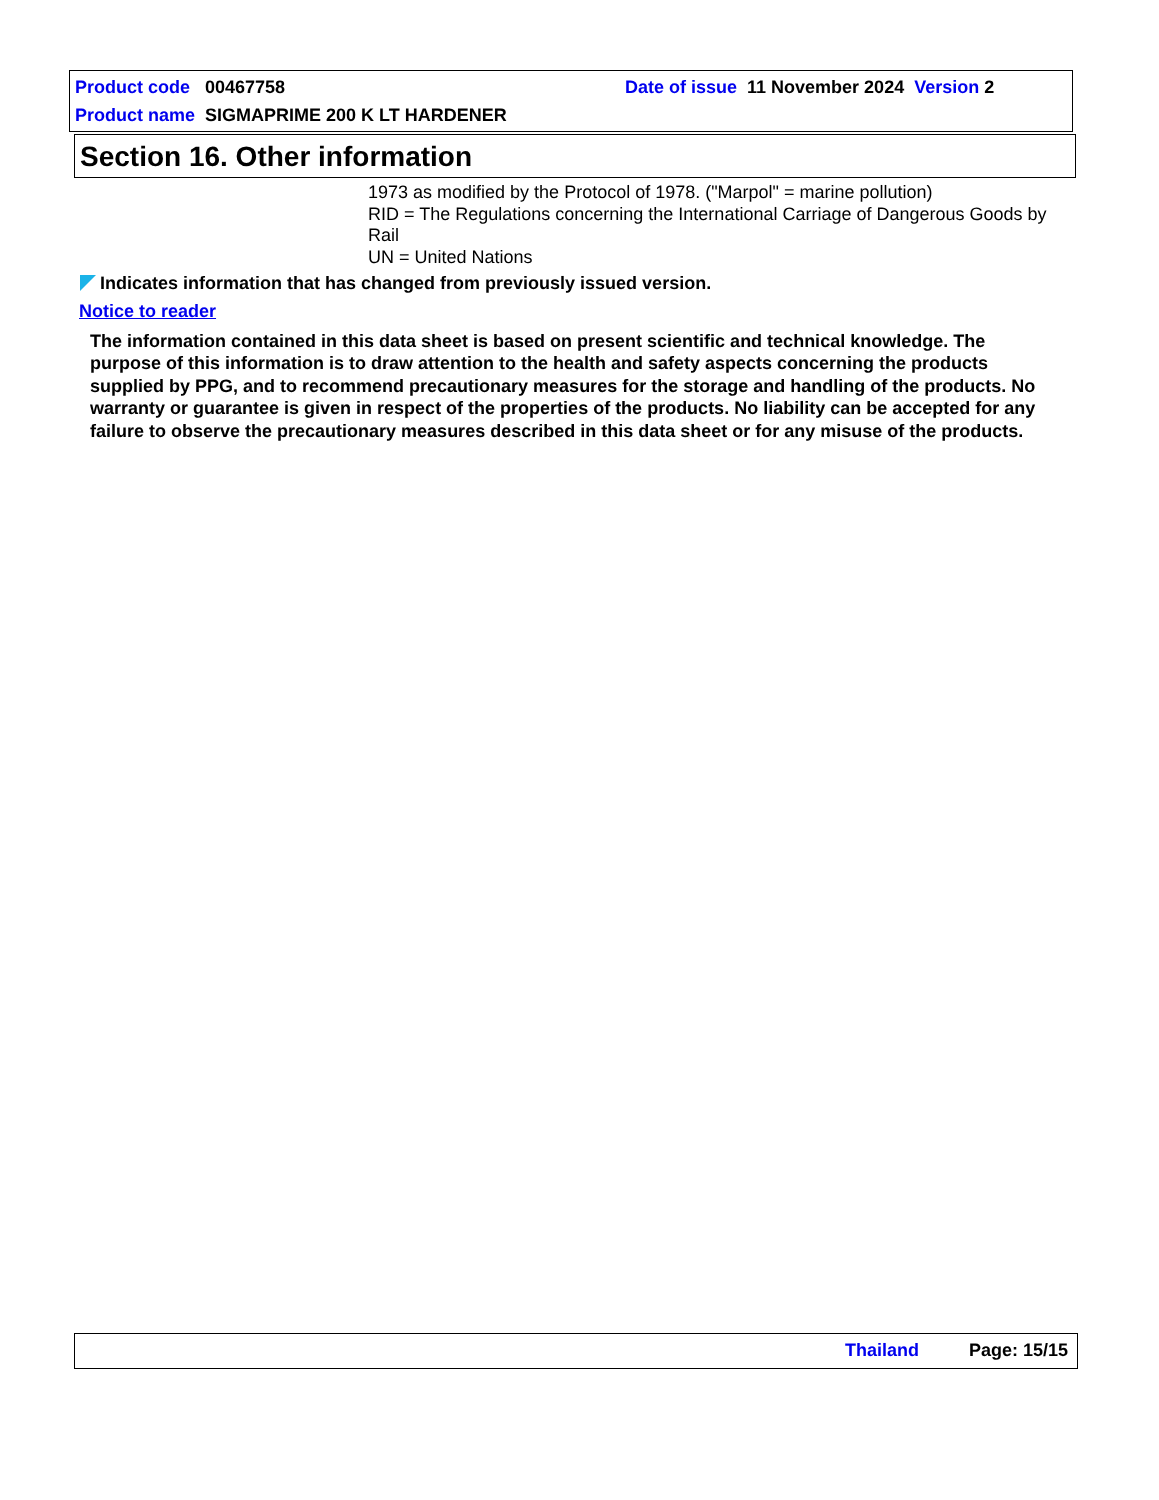Product code 00467758
Date of issue 11 November 2024 Version 2
Product name SIGMAPRIME 200 K LT HARDENER
Section 16. Other information
1973 as modified by the Protocol of 1978. ("Marpol" = marine pollution)
RID = The Regulations concerning the International Carriage of Dangerous Goods by Rail
UN = United Nations
Indicates information that has changed from previously issued version.
Notice to reader
The information contained in this data sheet is based on present scientific and technical knowledge. The purpose of this information is to draw attention to the health and safety aspects concerning the products supplied by PPG, and to recommend precautionary measures for the storage and handling of the products. No warranty or guarantee is given in respect of the properties of the products. No liability can be accepted for any failure to observe the precautionary measures described in this data sheet or for any misuse of the products.
Thailand Page: 15/15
::::::::::
-- WORK ITEM --
All that is wanted is the set of lines from the one with "The information contained" through the last line of the entries, both included, output exactly.

-- ANSWER --
The information contained in this data sheet is based on present scientific and technical knowledge. The purpose of this information is to draw attention to the health and safety aspects concerning the products supplied by PPG, and to recommend precautionary measures for the storage and handling of the products. No warranty or guarantee is given in respect of the properties of the products. No liability can be accepted for any failure to observe the precautionary measures described in this data sheet or for any misuse of the products.
Thailand Page: 15/15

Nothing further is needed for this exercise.